Published: 29th March 2017 04:00 AM  |   Last Updated: 29th March 2017 09:31 AM   |  A+A-

The LDF came riding a huge anti-incumbency wave triggered by a carefully orchestrated public opinion on the corruption and sleaze charges against key personalities in the UDF government in Kerala.

Now, things have come a full circle with the 10-month-old LDF government forced to sacrifice two ministers—one to nepotism charges and the other, to a sleazegate. In a society that's getting rocked almost daily by sex scams, the charges of a honeytrap being set by a TV channel, and a couple of public personalities allegedly walking right into it, takes things to a new low.


That the sleazegate episode has tarnished the Left's image ahead of the Malappuram byelection, a referendum on the state government’s performance, in the words of CPM leader Kodiyeri Balakrishnan, cannot be disputed.

The government has already declared a judicial probe into the allegations, but that’s merely a face-saver. CPM’s cup of woes runneth over as the NCP has already proposed the name of its Kuttanad MLA Thomas Chandy to replace A K Saseendran who stepped down from the Cabinet Sunday after allegedly falling prey to a honeytrap set by a TV channel.


It's no secret that neither the CPM central leadership nor CM Pinarayi Vijayan are keen to induct Chandy—the richest legislator in the state Assembly—into the Cabinet. With assets of over `92 crore, he has business interests abroad, mostly in Kuwait, earning him the sobriquet, Kuwait Chandy and, by extension, an enemy of the proletariat.

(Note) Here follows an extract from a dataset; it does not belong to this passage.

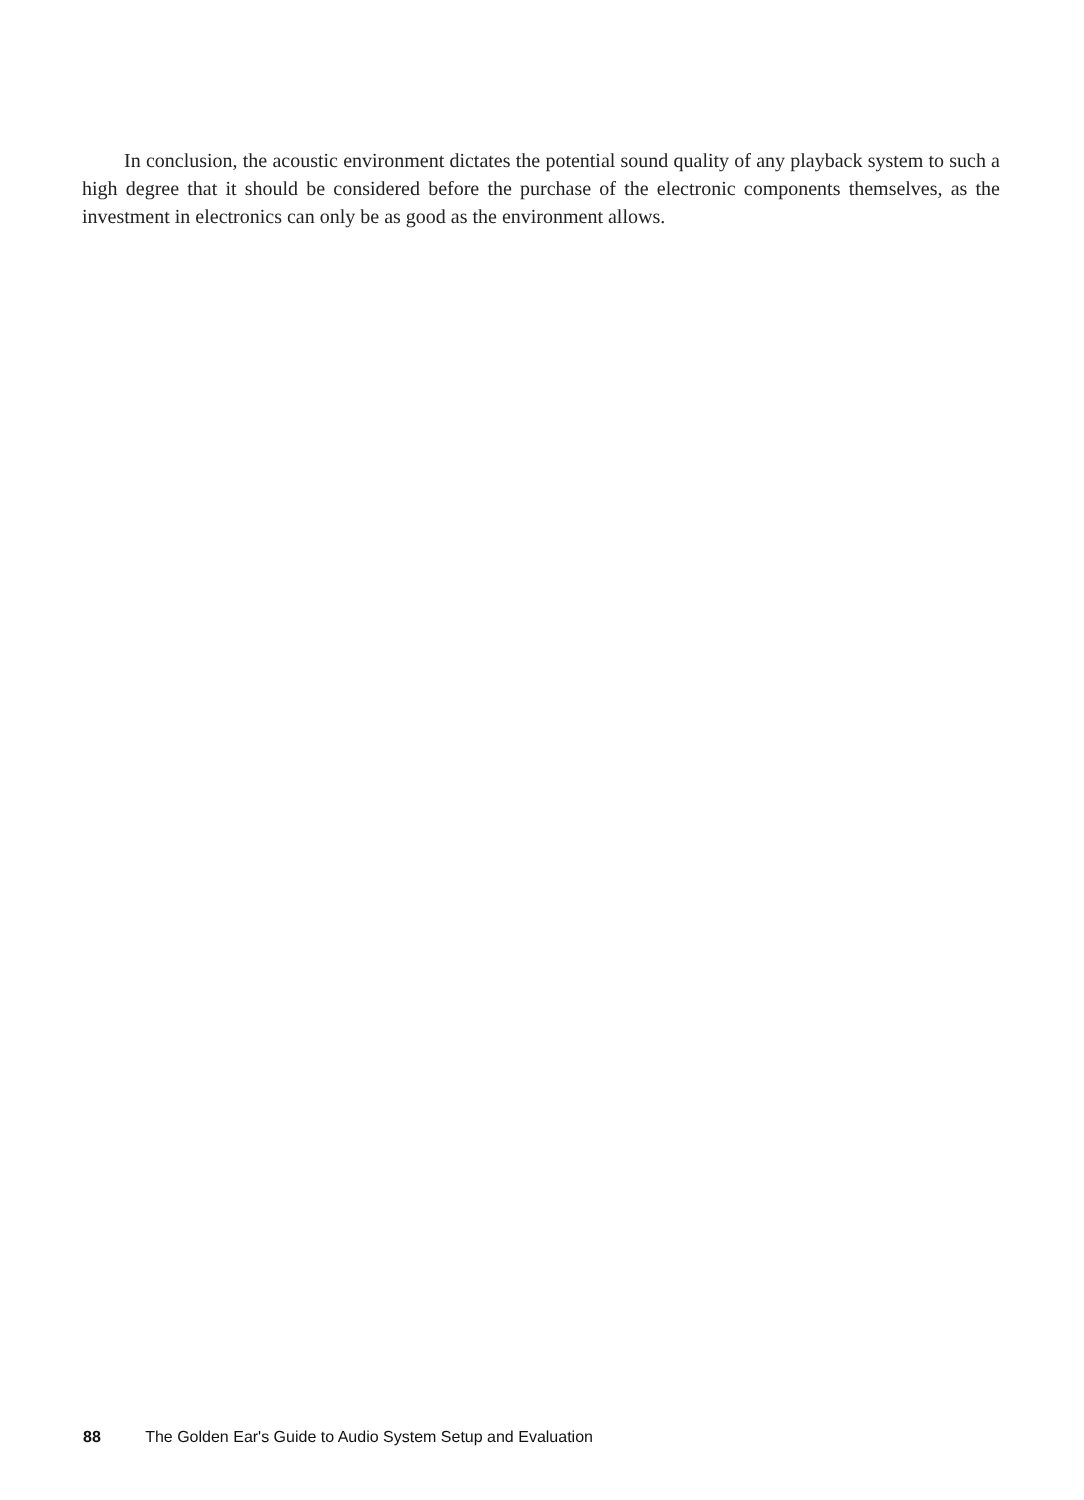In conclusion, the acoustic environment dictates the potential sound quality of any playback system to such a high degree that it should be considered before the purchase of the electronic components themselves, as the investment in electronics can only be as good as the environment allows.
88 The Golden Ear's Guide to Audio System Setup and Evaluation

Not sure if this can be a strong enough excuse for the chief minister to tweak the Cabinet though.


Meanwhile, the sordid saga of Saseendran points to a need for a code of conduct for the ministers, a proposal already pending before the LDF government. In fact, the just-concluded CPM state committee meet did point to 'desirable practices' for its ministers. Whether the state committee will add a code of conduct regarding telephone calls remains to be seen.